● **Ce que vous ferez**:
• 1. D'après le passage sur la Toussaint, pourquoi ne faut-il pas avoir honte de superposer le 1er et le 2 novembre ? Répondez en une à trois phrases.
• 2. Dans le passage sur la Toussaint, recopiez fidèlement le texte compris entre « Notre façon d’honorer » et « à l’humanité entière. », ces deux bornes incluses.

Les questions éthiques autour de l’euthanasie et du suicide assisté vont devenir de plus en plus fréquentes, inévitables en Occident avec les progrès de la médecine. Certains voudraient exercer un droit à mourir dans la dignité. D’autres choisiront le suicide, par lassitude, par manque d’espérance ou d’accompagnement, par peur de la déchéance…

Toutes ces strates historiques du rapport à la mort coexistent en nous et dans la société. Nous sommes un agrégat d’humanité de l’empire romain, du Moyen Âge, des Lumières, du romantisme ou de l’athéisme contemporain… Ce rapide survol historique, incomplet [3], veut surtout mettre en lumière l’importance de cette fête de la Toussaint qui réunit tant de familles aujourd’hui.

 

Notre rapport à la mort reflète nos valeurs et les façonne.
Notre façon d’honorer nos défunts dit qui nous sommes.
Notre art funéraire fait partie du génie d’un peuple.
Nos chrysanthèmes, nos bouquets, nos gerbes florales, nos ex-voto déposés dans le cimetière nous aident à devenir plus humains.

Alors, n’ayons pas honte de superposer le 1° et le 2 novembre : après tout, c’est la même espérance !

chrysanthemes05 Lachaise 

Qu’au moins cette fête de la Toussaint soit l’occasion de nous arrêter, de faire une pause, pour nous interroger : et moi, où en suis-je de mon rapport à la mort ?

 


[1]. 12×12 = la plénitude des 12 tribus d’Israël x 1000 = élargie à l’humanité entière.

[2]. Cf. Marie de Hennezel, La mort intime.  Ceux qui vont mourir nous apprennent à vivre, coll. Essai (poche), 2006.

[3]. Pour une étude plus détaillée, cf. l’ouvrage désormais classique de Philippe Ariès : Essais sur l’histoire de la mort en Occident, Du Moyen Age à nos jours, coll. Essai (poche),1977.

 

 

1ère lecture : La foule immense des rachetés (Ap 7, 2-4.9-14)

Lecture de l’Apocalypse de saint Jean

Moi, Jean, j’ai vu un ange qui montait du côté où le soleil se lève, avec le sceau qui imprime la marque du Dieu vivant ; d’une voix forte, il cria aux quatre anges qui avaient reçu le pouvoir de dévaster la terre et la mer : « Ne dévastez pas la terre, ni la mer, ni les arbres, avant que nous ayons marqué du sceau le front des serviteurs de notre Dieu. » Et j’entendis le nombre de ceux qui étaient marqués du sceau : ils étaient cent quarante-quatre mille, de toutes les tribus des fils d’Israël. 

Après cela, j’ai vu une foule immense, que nul ne pouvait dénombrer, une foule de toutes nations, races, peuples et langues. Ils se tenaient debout devant le Trône et devant l’Agneau, en vêtements blancs, avec des palmes à la main. Et ils proclamaient d’une voix forte : « Le salut est donné par notre Dieu, lui qui siège sur le Trône, et par l’Agneau ! »

● **Données sources**:
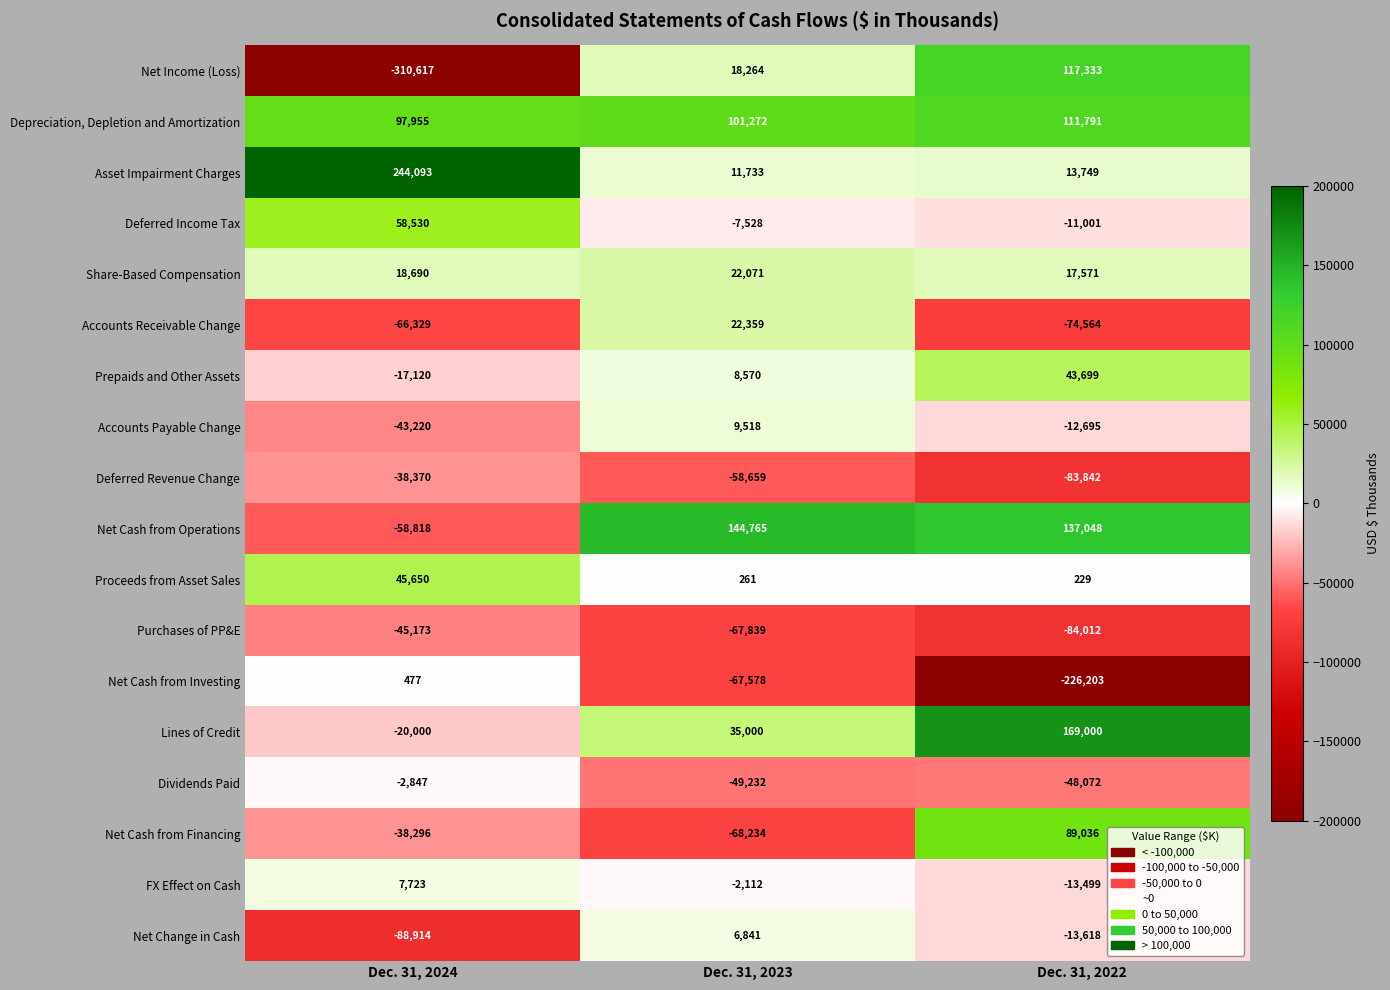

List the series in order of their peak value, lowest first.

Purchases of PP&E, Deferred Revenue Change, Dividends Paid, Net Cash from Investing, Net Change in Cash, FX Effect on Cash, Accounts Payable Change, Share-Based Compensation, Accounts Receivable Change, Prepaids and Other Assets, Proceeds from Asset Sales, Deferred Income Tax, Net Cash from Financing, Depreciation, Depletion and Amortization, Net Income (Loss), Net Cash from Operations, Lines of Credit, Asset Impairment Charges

● **Résultats par tâche**:
• 1. Le passage affirme qu'il ne faut pas avoir honte de superposer le 1er et le 2 novembre, parce que c'est, après tout, la même espérance.

• 2.
Notre façon d’honorer nos défunts dit qui nous sommes.
Notre art funéraire fait partie du génie d’un peuple.
Nos chrysanthèmes, nos bouquets, nos gerbes florales, nos ex-voto déposés dans le cimetière nous aident à devenir plus humains.

Alors, n’ayons pas honte de superposer le 1° et le 2 novembre : après tout, c’est la même espérance !

chrysanthemes05 Lachaise 

Qu’au moins cette fête de la Toussaint soit l’occasion de nous arrêter, de faire une pause, pour nous interroger : et moi, où en suis-je de mon rapport à la mort ?

 


[1]. 12×12 = la plénitude des 12 tribus d’Israël x 1000 = élargie à l’humanité entière.